- _TASK DETAILS_
Exactly the lines from the one containing "[579,436,706,453] docker-compose ->" through the end of the data below are to be reproduced, and nothing besides them.
(EXERCISE DATA Opens)
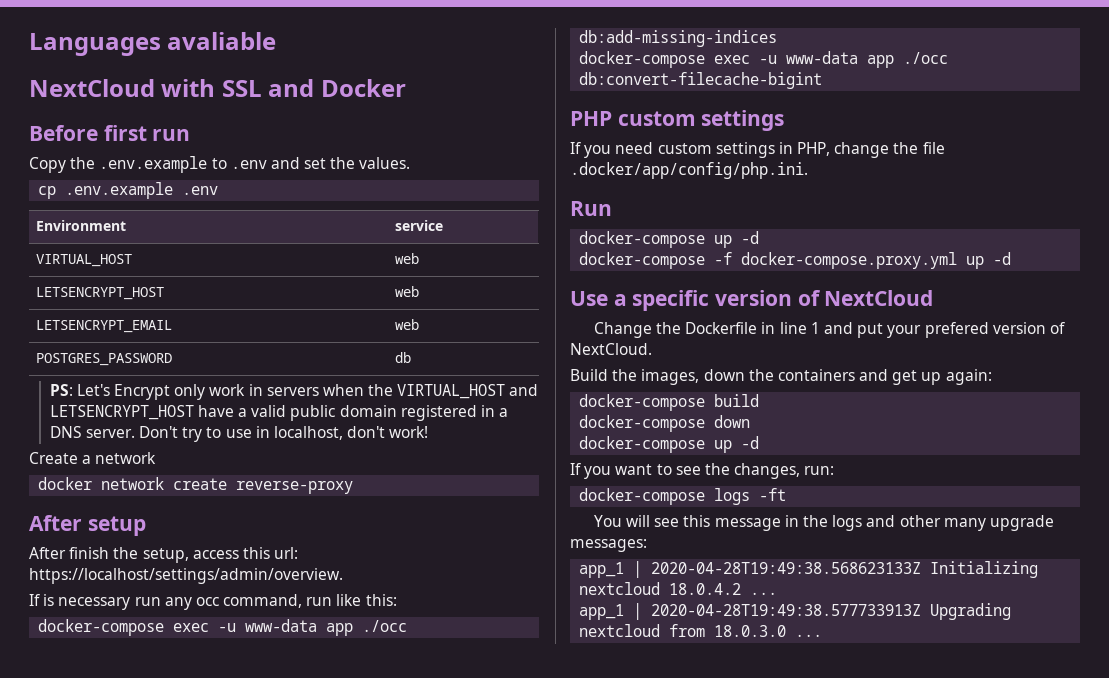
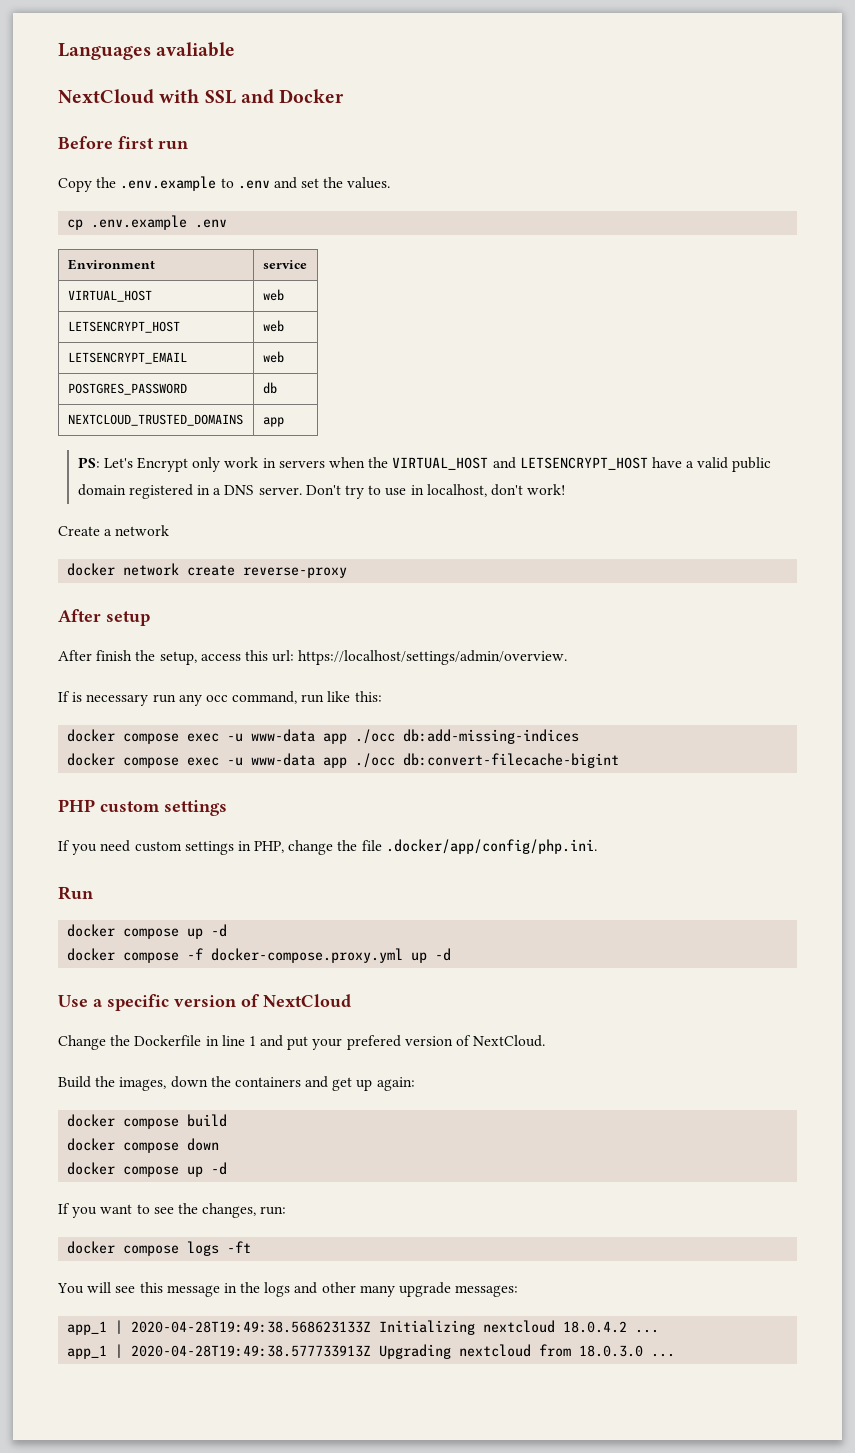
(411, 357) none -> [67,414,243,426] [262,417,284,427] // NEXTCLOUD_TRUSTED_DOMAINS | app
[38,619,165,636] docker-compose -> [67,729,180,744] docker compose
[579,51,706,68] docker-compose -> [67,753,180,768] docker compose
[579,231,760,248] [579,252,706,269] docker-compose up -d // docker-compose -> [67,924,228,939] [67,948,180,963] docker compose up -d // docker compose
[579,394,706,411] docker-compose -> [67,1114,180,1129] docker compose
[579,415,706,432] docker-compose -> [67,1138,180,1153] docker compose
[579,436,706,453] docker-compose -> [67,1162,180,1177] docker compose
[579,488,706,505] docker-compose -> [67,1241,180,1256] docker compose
(EXERCISE DATA Closes)
- _FINISHED EXERCISE_
[579,436,706,453] docker-compose -> [67,1162,180,1177] docker compose
[579,488,706,505] docker-compose -> [67,1241,180,1256] docker compose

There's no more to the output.